At issue is not whether GW should have a permanent and strong sexual harassment policy, but whether it should be based on one adopted after great debate by the Faculty Senate with input from the Law School faculty, or one drafted by an ad hoc committee of people who perhaps share one view. Because any harassment policy has obvious legal ramifications and legal consequences, it is also important to note that the ad hoc committee’s proposals were found “deeply flawed” by the overwhelming majority of the Law School faculty who considered them because of serious legal problems.
Indeed, the Law School is considering adopting its own sexual harassment policy – a situation some might consider analogous to the medical school refusing to go along with a university vaccination policy.
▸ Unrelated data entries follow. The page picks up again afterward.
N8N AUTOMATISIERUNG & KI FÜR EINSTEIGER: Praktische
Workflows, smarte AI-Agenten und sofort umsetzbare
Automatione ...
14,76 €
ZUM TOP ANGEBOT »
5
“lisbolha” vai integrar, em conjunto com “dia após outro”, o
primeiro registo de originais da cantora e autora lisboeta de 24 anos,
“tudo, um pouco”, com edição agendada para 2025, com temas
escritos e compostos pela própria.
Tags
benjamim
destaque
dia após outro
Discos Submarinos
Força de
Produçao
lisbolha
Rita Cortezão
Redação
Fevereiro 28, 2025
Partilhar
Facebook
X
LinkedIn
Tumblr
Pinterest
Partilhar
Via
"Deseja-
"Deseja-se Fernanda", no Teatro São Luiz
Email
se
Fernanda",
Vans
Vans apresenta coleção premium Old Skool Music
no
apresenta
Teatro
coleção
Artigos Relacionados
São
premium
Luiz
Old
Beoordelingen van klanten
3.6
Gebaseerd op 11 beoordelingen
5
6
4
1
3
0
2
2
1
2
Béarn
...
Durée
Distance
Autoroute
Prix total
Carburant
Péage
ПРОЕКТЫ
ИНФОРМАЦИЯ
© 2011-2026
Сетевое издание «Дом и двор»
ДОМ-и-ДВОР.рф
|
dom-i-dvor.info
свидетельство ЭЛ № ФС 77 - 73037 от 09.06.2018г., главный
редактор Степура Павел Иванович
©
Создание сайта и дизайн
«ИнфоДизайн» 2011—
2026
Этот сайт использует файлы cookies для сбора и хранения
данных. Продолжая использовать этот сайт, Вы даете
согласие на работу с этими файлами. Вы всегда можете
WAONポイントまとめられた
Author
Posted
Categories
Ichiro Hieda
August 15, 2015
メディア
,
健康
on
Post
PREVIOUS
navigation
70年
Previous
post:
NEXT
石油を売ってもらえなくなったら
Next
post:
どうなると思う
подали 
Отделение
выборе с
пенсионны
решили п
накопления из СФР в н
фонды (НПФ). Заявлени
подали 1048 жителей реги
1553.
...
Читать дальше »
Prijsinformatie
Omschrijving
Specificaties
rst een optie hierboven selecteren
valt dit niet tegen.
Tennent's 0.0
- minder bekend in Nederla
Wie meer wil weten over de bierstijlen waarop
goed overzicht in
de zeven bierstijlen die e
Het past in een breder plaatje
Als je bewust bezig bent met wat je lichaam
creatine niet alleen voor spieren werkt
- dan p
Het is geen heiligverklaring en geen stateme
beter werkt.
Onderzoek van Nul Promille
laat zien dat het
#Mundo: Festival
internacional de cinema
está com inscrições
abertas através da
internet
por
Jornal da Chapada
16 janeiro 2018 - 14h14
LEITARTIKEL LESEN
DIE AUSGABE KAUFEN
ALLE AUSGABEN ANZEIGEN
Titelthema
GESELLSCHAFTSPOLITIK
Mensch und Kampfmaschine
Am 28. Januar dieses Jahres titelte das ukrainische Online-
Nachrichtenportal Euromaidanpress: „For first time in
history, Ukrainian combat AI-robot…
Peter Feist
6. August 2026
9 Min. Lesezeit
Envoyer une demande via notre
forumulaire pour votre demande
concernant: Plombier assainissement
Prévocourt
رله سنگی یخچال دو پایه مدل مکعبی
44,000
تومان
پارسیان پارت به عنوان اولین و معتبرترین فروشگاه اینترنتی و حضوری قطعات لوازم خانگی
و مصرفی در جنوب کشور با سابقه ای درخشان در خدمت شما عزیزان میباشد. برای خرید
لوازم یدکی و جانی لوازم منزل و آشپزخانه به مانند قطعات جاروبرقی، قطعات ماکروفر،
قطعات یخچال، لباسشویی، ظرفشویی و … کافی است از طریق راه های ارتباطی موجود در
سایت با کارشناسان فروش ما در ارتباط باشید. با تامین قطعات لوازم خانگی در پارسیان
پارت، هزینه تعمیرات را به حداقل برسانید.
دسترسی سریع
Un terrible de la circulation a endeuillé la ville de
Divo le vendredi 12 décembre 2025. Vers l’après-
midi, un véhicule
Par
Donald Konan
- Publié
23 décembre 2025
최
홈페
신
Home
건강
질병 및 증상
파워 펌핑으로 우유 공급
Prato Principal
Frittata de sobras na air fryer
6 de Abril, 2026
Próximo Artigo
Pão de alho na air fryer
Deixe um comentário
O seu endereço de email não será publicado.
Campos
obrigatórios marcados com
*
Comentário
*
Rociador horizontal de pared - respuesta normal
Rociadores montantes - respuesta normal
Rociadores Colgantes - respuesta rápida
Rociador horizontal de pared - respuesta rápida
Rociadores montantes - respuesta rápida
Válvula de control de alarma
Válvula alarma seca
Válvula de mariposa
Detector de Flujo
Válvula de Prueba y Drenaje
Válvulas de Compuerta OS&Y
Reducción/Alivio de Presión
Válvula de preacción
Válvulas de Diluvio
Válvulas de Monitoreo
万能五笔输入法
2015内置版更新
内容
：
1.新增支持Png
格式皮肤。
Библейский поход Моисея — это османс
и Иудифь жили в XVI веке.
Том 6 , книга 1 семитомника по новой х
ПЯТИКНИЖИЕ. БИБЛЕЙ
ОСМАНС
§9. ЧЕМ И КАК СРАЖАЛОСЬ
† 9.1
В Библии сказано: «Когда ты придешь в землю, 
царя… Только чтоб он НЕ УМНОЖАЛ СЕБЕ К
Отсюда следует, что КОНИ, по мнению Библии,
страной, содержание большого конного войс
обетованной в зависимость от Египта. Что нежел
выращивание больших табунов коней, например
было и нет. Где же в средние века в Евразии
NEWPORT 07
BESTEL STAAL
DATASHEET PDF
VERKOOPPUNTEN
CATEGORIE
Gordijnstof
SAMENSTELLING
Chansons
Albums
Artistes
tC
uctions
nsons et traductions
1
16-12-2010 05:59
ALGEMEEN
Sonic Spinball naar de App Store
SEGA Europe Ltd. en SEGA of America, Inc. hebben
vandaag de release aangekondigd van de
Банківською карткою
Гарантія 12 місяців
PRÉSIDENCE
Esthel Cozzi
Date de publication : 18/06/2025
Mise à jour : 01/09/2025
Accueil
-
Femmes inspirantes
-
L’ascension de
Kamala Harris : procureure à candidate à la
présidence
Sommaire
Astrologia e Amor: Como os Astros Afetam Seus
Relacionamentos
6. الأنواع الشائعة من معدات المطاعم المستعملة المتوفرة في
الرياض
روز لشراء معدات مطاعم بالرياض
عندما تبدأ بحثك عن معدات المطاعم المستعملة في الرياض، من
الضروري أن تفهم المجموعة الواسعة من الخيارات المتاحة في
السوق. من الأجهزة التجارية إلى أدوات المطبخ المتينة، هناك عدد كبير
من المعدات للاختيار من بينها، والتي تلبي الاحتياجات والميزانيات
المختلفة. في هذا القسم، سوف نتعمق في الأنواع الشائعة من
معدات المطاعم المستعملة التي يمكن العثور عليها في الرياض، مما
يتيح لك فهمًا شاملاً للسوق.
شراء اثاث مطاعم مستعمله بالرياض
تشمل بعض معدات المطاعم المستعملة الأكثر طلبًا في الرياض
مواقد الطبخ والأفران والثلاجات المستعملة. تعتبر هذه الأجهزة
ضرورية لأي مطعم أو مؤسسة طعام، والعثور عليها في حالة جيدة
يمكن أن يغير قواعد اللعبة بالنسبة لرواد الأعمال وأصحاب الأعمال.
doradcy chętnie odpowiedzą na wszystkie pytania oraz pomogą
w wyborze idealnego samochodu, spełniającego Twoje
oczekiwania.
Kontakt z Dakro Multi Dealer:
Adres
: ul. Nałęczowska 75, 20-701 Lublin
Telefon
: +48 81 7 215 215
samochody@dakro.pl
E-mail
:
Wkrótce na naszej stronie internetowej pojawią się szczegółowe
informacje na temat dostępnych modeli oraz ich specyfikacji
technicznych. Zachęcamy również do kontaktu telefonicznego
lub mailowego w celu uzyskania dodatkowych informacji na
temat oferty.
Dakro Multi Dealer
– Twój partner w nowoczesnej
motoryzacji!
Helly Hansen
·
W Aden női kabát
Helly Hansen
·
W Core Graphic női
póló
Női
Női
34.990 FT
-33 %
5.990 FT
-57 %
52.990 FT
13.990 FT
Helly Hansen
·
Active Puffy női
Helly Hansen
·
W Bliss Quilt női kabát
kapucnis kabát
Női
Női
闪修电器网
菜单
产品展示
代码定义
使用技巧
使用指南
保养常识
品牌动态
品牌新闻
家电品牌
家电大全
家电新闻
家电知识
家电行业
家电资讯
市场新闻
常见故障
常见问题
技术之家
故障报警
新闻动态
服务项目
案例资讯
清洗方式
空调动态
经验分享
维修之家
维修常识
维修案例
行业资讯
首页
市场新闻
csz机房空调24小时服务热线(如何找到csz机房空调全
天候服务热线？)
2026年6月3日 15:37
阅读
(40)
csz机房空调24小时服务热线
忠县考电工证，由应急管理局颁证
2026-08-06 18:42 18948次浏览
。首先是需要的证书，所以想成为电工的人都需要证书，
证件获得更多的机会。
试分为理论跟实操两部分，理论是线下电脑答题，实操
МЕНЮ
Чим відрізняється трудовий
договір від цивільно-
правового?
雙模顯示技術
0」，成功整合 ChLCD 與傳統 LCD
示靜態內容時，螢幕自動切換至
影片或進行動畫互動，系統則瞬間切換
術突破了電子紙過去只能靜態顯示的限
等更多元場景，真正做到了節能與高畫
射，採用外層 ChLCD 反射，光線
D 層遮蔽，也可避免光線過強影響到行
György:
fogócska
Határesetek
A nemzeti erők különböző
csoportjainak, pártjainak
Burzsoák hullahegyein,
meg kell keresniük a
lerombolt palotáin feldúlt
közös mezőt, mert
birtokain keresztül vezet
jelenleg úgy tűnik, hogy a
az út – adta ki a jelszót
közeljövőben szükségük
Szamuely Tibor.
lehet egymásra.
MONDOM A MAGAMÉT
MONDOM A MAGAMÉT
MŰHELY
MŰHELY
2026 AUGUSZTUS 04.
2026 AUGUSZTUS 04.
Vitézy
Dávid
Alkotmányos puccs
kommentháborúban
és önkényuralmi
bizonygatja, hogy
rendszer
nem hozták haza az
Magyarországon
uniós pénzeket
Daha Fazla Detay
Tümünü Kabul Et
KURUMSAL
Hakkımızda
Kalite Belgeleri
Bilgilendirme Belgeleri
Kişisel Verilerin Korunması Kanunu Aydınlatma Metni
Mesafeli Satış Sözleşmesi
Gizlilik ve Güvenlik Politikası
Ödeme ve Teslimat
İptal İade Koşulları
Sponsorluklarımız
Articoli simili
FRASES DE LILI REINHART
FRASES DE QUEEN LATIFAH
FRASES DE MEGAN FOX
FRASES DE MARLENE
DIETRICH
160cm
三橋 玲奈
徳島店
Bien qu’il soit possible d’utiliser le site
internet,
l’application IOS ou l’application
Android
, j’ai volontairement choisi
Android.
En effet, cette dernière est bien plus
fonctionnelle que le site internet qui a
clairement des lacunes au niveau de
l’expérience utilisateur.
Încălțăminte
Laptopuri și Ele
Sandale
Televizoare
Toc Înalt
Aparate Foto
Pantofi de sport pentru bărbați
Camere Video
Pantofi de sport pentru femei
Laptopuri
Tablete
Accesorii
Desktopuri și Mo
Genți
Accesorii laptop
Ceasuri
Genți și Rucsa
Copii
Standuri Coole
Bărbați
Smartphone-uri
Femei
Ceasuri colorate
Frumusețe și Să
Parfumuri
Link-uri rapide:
I became involved in this issue as an attorney who has probably filed and won more legal actions alleging discrimination against women than all of the members of the ad hoc committee combined, and probably the only one to have been termed a “radical feminist” in both The Washington Post and The Washington Times. In other words, I fervently support an effective sexual harassment policy. But the proposed policy might create legal liability for participants in the proceeding and make it more likely that a court will overturn any convictions. Here’s why.
An attorney representing a person accused under the proposed policy could immediately file a civil torts action against any participant for monetary damages, and such a law suit might well be upheld because the proposed policy is defective.
The proposal does not provide procedural rights courts demand from the government, private employers, universities, clubs, etc. The threat of legal action could deter potential complainants and witnesses. Thus a conviction might be much harder – not easier – to obtain, and any conviction would be more likely to be overturned by a court.
What is a court to think of a process where investigations are made of an accused who has no right to see the complaint or contest its allegations; where secret dossiers can be established without a person even being aware that a complaint has been filed and where witnesses who could establish his or her innocence may not appear?
Students and faculty should also be concerned about what a policy with vague definitions might do to free speech. Discussions about touchy subjects like rape, abortion, pay equity, divorce, custody and even gender roles in history or literature could be stifled if a student or faculty member feared a sexual harassment complaint. Indeed, a federal appeals court recently struck down a high school harassment code for just that reason – a decision particularly important because schools have much greater leeway to circumscribe the speech students who, after all, are still minors.
I firmly believe, based upon very substantial experience both in bringing and in defending sex discrimination that a sexual harassment policy can provide the due process protections courts increasingly require and still convict those who engage in genuine harassment. Such convictions are also more likely to be sustained by the courts – and therefore have the needed deterrent effect – than those based upon procedurally flawed hearings.
Findings under an effective policy are also more likely to protect complainants and witnesses from lawsuits – a most important consideration since no sexual harassment policy will work if people are frightened off by potential legal liability from seeking to utilize it.
Finally, a fair procedure will help ensure people are not terrified or harmed for making statements in the context of a classroom discussion which could be misconstrued to be derogatory or critical of one gender.
Some Fairness Problems Under the Proposed Code
* The Coordinator (investigator) may conduct an ex parte (one-sided and secret) investigation (with no hearing) and reach a determination of guilty; a determination which can then provide the basis for unlimited sanctions.
* There is no right to take an appeal or even have a hearing from that determination; indeed, the accused does not even have a right to see a copy of the Coordinator’s determination that he or she is guilty.
* The accused has no right to discovery, or to confront or question persons (including even the complainant) who provide adverse information but choose not to testify. The finding of guilty can be based solely upon hearsay evidence.
* Neither side may require persons who witnessed the alleged sexually harassing statement to testify, even if they are University employees who witnesses the event in the course of their employment. Thus an accused cannot require the testimony of a witness whose statements would exonerate him or her, and a complainant cannot require witnesses whose testimony would corroborate his or her version to appear.
* The accused student or faculty member has no right to see a copy of the complaint, nor to learn who filed it, when and where the supposedly offending statement was made, who else allegedly witnessed it, etc.; a deficiency which can make preparing any defense difficult if not impossible.
* Even after a hearing panel has begun a hearing to determine guilt, the Administration can remove any panel member based upon his or her attitude or other factors; something akin to permitting one party (but not the other) the unlimited right to remove a juror once a trial has begun.
* Although the Faculty Code and the American Association of University Professors (AAUP) provide that faculty members may ordinarily be disciplined only by a panel of his or her peers for other offenses, the two students and one non-teaching staff member (e.g., janitor or food service employee) on a panel could judge a professor’s teaching approach “unreasonable,” and therefore find him or her guilty of sexual harassment, even if the two faculty members on the panel strongly disagree.
-The writer is professor at the GW Law School.